2. A sponge urban road system as claimed in claim 1, wherein: the first rainwater collection module (14) is including setting up geotechnique's cloth layer (141) in soil layer (11) below, the below of geotechnique's cloth layer (141) is provided with sponge layer (142), the below of sponge layer (142) is provided with sand layer (143), the below of sand layer (143) is provided with first concrete layer (144), the below of first concrete layer (144) is provided with first substrate layer (145), be provided with first fixed pond (146) in first substrate layer (145), the top of first fixed pond (146) is provided with first operating tube (1483), the upper end of first operating tube (1483) is provided with first collecting tube (148), the top of first collecting tube (148) is provided with first fixed tube (1481), the top opening part of first fixed tube (1481) is provided with first filter screen (145), the top of first fixed pond (146) is provided with first drain tube (1471), the below of first collecting tube (1471) is provided with first drain tube (147).
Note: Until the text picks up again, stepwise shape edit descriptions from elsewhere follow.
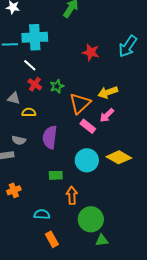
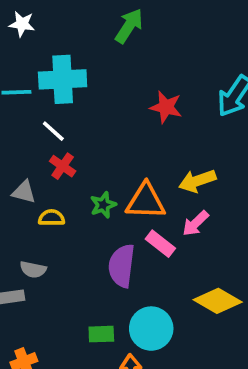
green star: (57, 86) -> (103, 205), moved
orange triangle: (80, 103) -> (146, 201), turned 45
purple semicircle: (50, 137) -> (122, 266), moved
cyan circle: (87, 160) -> (151, 329), moved

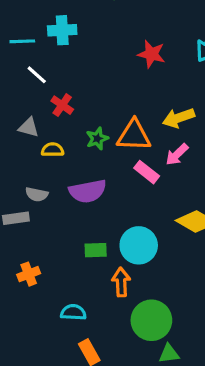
cyan cross: (63, 79) -> (62, 30), size x0.7
white line: (53, 131) -> (37, 75), moved
purple semicircle: (122, 266) -> (88, 191), moved, turned -108

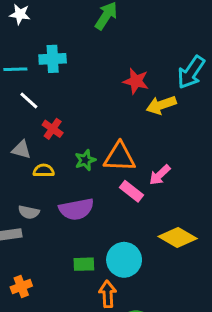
yellow arrow: (179, 118) -> (161, 105), moved

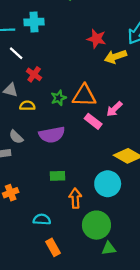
gray semicircle: (29, 212) -> (16, 137), turned 32
cyan circle: (124, 260) -> (108, 184), moved

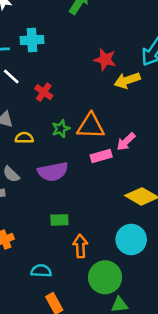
red cross: (34, 74) -> (44, 92), moved
pink rectangle: (93, 121) -> (101, 156), turned -54
cyan circle: (108, 184) -> (131, 239), moved

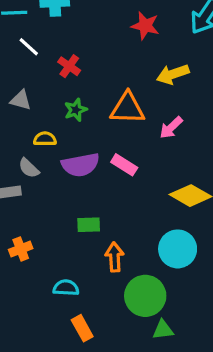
yellow arrow: (127, 80) -> (173, 74), moved
green star: (61, 129) -> (76, 110), moved
yellow semicircle: (24, 138) -> (45, 139), moved
pink rectangle: (101, 156) -> (124, 165), moved, turned 48

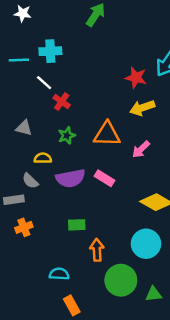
red star: (145, 26) -> (136, 78), moved
white line: (29, 47) -> (44, 83), moved
orange cross: (21, 249) -> (24, 227), moved
green triangle: (163, 330) -> (154, 294), moved

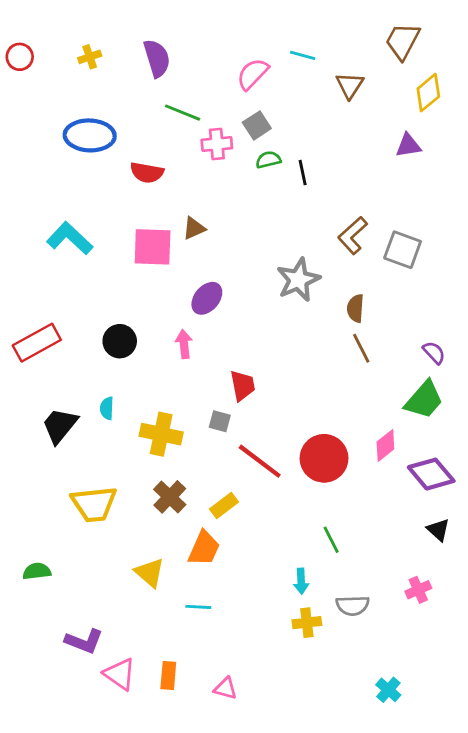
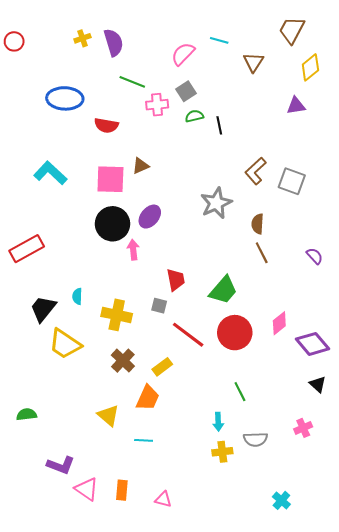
yellow cross: (90, 57) -> (82, 38), moved
black circle: (120, 341) -> (113, 224), moved, size x1.4
green trapezoid: (424, 400) -> (223, 290), moved
yellow trapezoid: (94, 504) -> (65, 344), moved, turned 40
3. A sponge urban road system as claimed in claim 1, wherein: the utility model provides a spray module (16) is including setting up in bottom plate (161) of soil horizon (11) top, the top of bottom plate (161) is provided with water pump (162), the water inlet of water pump (162) is connected with inlet tube (163), the delivery port of water pump (162) is connected with outlet pipe (164), the one end that water pump (162) was kept away from to inlet tube (163) inserts in cistern (147), the one end that water pump (162) was kept away from to outlet pipe (164) is connected with shower nozzle (165).

4. A sponge urban road system as defined in claim 3, wherein: a protective cover (166) for covering the water pump (162) is arranged on the bottom plate (161).
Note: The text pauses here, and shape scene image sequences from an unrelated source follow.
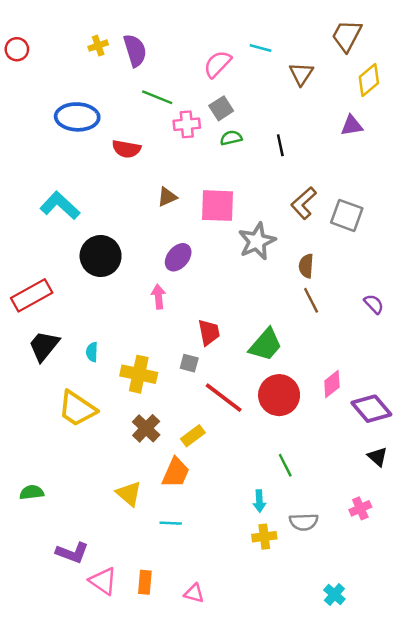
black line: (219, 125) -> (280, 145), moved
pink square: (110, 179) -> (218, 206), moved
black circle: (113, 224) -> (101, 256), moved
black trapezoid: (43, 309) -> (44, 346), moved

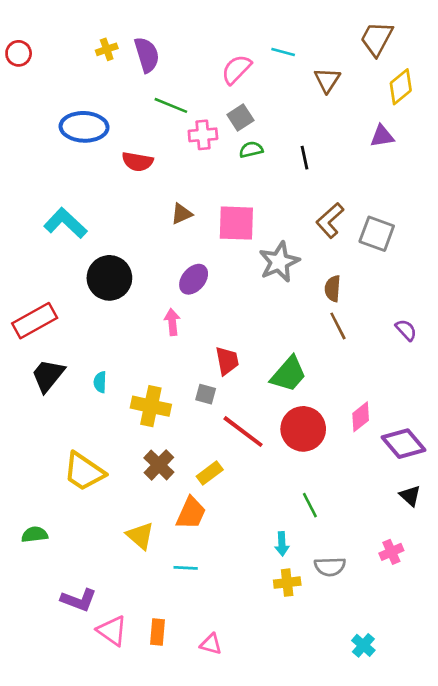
yellow trapezoid: (77, 409) -> (84, 472), moved

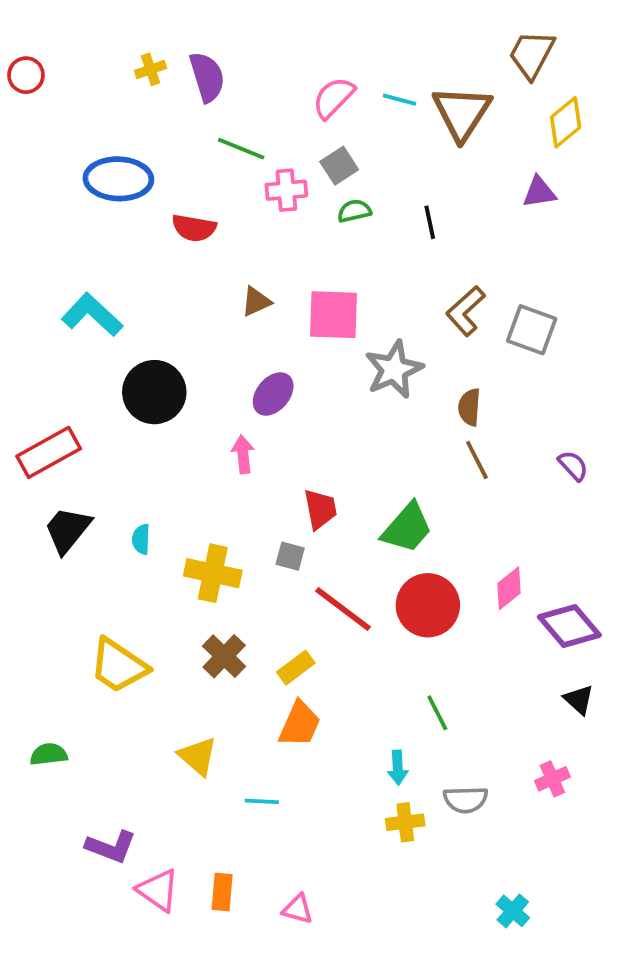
cyan line: (283, 52) -> (400, 100), moved
brown triangle: (327, 80) -> (462, 113), size x1.6
orange trapezoid: (191, 513) -> (300, 724), moved

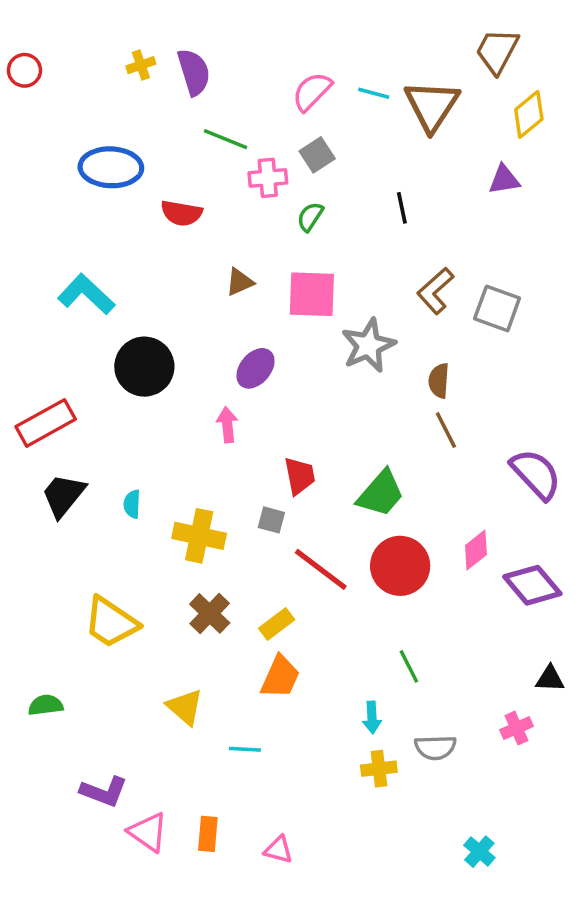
green semicircle: (354, 211) -> (310, 217), moved, turned -44
purple semicircle: (573, 466) -> (536, 474), moved, size x1.8
black triangle: (579, 700) -> (550, 679), moved, turned -40

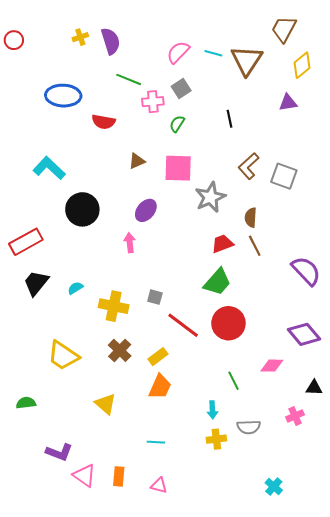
red trapezoid: (300, 476) -> (222, 244), moved, turned -100
cyan semicircle: (132, 504) -> (75, 288), turned 56
pink diamond: (476, 550) -> (272, 366), moved, turned 40
cyan line: (245, 749) -> (156, 442), moved

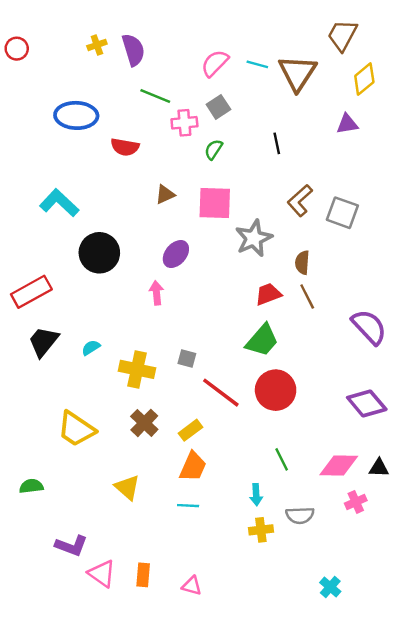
pink diamond: (272, 366) -> (339, 465), moved, size x1.4
cyan line: (156, 442) -> (188, 506), moved

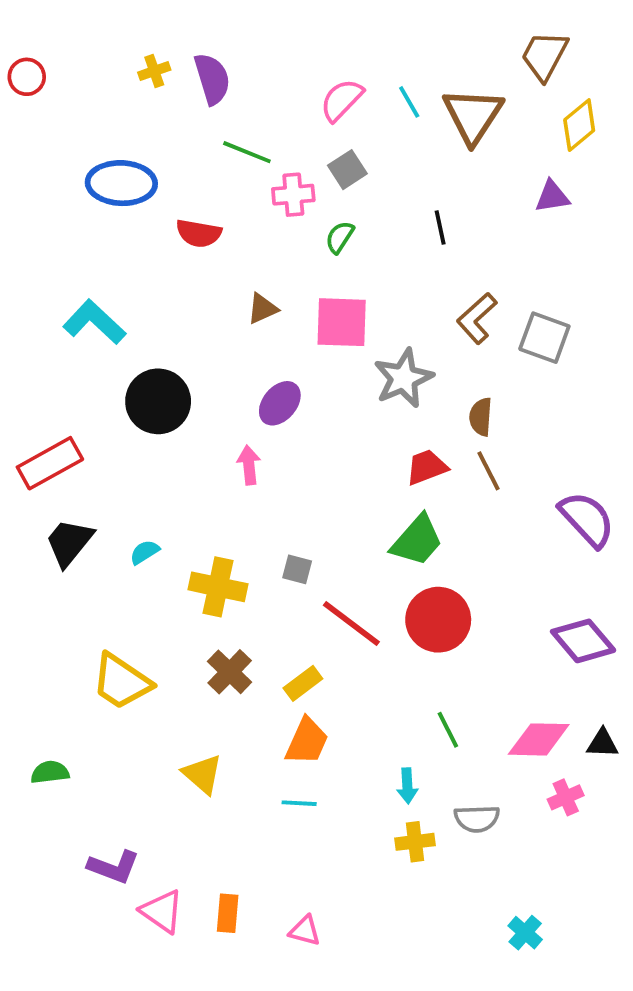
cyan line: (257, 64) -> (409, 102), turned 45

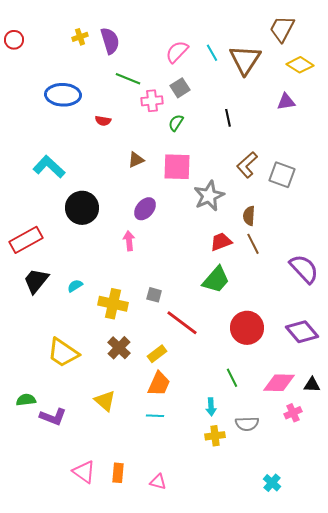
yellow diamond: (579, 125) -> (300, 65), turned 72
red semicircle: (199, 233) -> (103, 121), size x0.7
red circle: (438, 620) -> (247, 328), moved
purple L-shape: (114, 867) -> (53, 417), moved

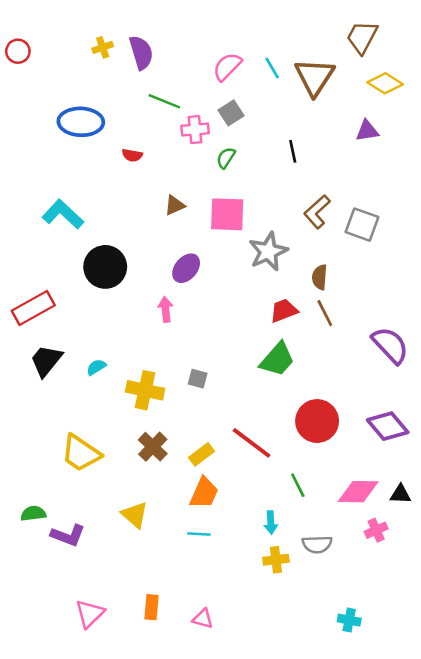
red line: (182, 323) -> (252, 443), moved
pink triangle: (84, 472) -> (90, 614), moved, turned 40
cyan cross: (272, 483) -> (349, 620), turned -30

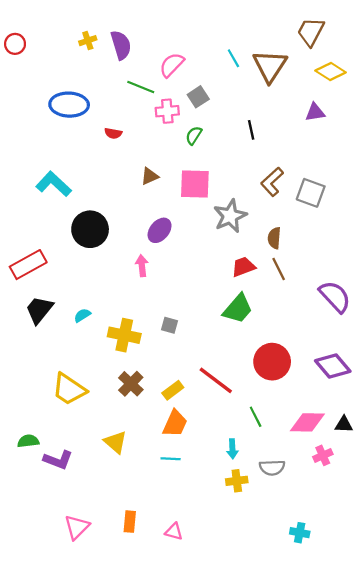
pink semicircle: (227, 67) -> (172, 65), moved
5. A sponge urban road system as defined in claim 3, wherein: the waterproof device is characterized in that a waterproof assembly (17) is further arranged on the bottom plate (161), the waterproof assembly (17) comprises a telescopic pipe (171) arranged on the bottom plate (161), a waterproof coating is coated on the surface of the telescopic pipe (171), a buoyancy block (172) is arranged at one end, far away from the bottom plate (161), of the telescopic pipe (171), and the water pump (162) is located in the telescopic pipe (171).
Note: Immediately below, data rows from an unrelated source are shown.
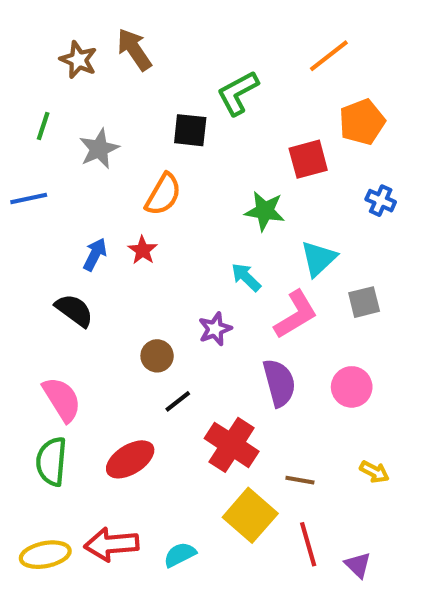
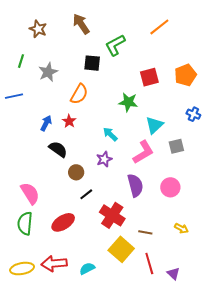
brown arrow: (134, 49) -> (81, 24), moved
orange pentagon: (362, 122) -> (185, 75), moved
blue cross: (381, 201) -> (193, 114), moved
cyan arrow: (246, 277) -> (110, 134), moved
black semicircle: (74, 310) -> (58, 149), moved

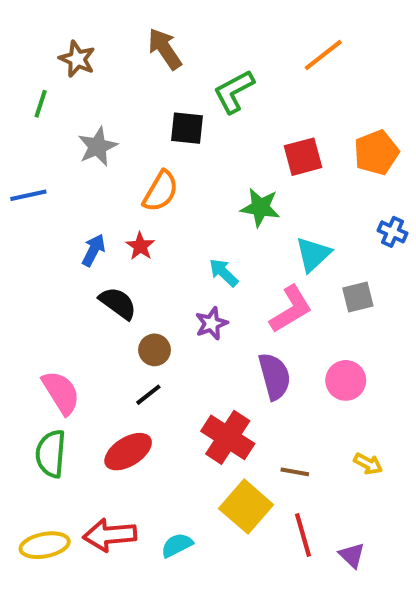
green line: (21, 61) -> (41, 104), moved
black line: (86, 194) -> (148, 395), moved

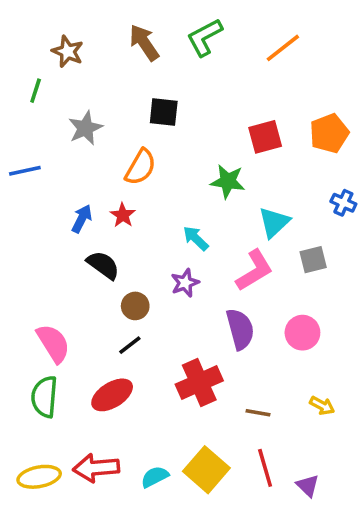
green L-shape: (234, 92) -> (205, 37), moved
red cross: (228, 437) -> (199, 382), turned 33
yellow square: (246, 507) -> (206, 470), moved

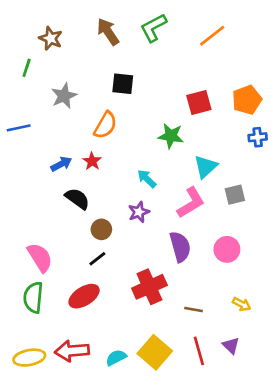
blue cross: (343, 203) -> (258, 137), moved, turned -30
blue arrow: (82, 219) -> (61, 164), turned 35
purple triangle: (308, 486) -> (231, 346), moved

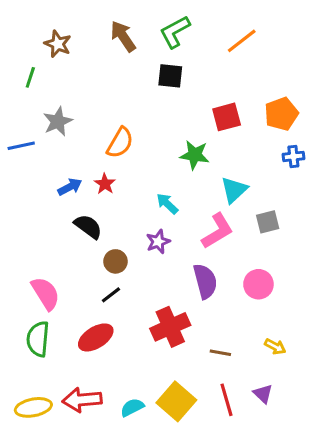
black square: (123, 84) -> (170, 76), moved
gray star: (64, 96) -> (58, 121), moved

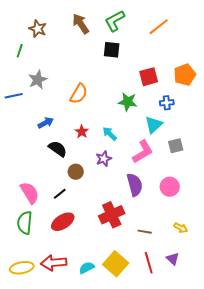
blue cross: (293, 156) -> (167, 103), moved
red star: (105, 184) -> (82, 132), moved
black line: (111, 295) -> (60, 194), moved

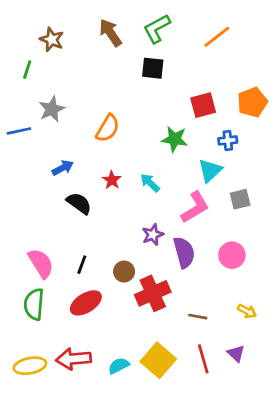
purple star: (104, 159) -> (153, 235), moved
brown circle: (76, 172) -> (124, 272), moved
black line: (60, 194) -> (82, 265), turned -32

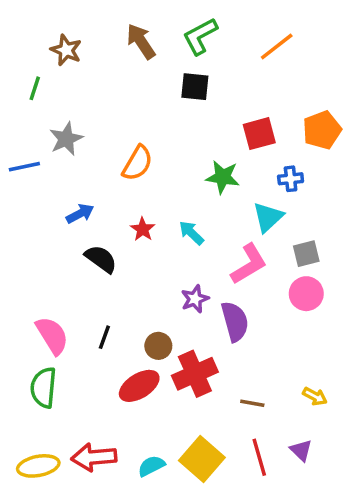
pink circle: (232, 255) -> (306, 294), moved
red ellipse: (86, 303) -> (139, 386), moved

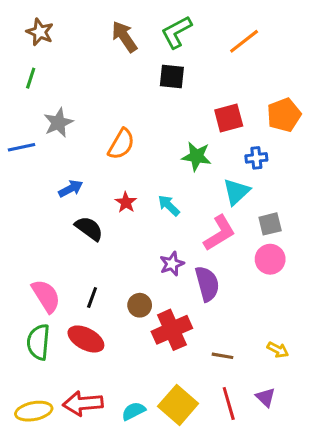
brown star: (66, 50) -> (40, 32), moved
red ellipse: (139, 386) -> (86, 339), moved, turned 60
6. A sponge urban road system as claimed in claim 2, wherein: the floor tile layer (21) is assembled by a plurality of ground fragment of brick (211) and is formed, second rainwater is collected (22) module including setting up in second concrete layer (221) of ground fragment of brick layer (21) below, the below of second concrete layer (221) is provided with second base soil layer (222), be provided with second fixed pond (223) in second base soil layer (222), a plurality of fixed slot (224) have been seted up to the up end of second concrete layer (221), adjacent two be provided with reposition of redundant personnel hole (2241) between fixed slot (224) between the intercommunication two, fixed hole (2242) have been seted up to the diapire of fixed slot (224), be provided with second fixed pipe (225) in fixed hole (2242), the lower extreme of second fixed pipe (225) inserts in second fixed pond (223), the below of second fixed pond (223) is provided with second drain pipe (229), one end and cistern (147) intercommunication that second drain pipe (229) kept away from second fixed pond (223).

7. A sponge urban road system as defined in claim 6, wherein: a flow guide pipe (226) for communicating the two second fixed pipes (225) is arranged between the two adjacent second fixed pipes, and the flow guide pipes (226) are obliquely arranged.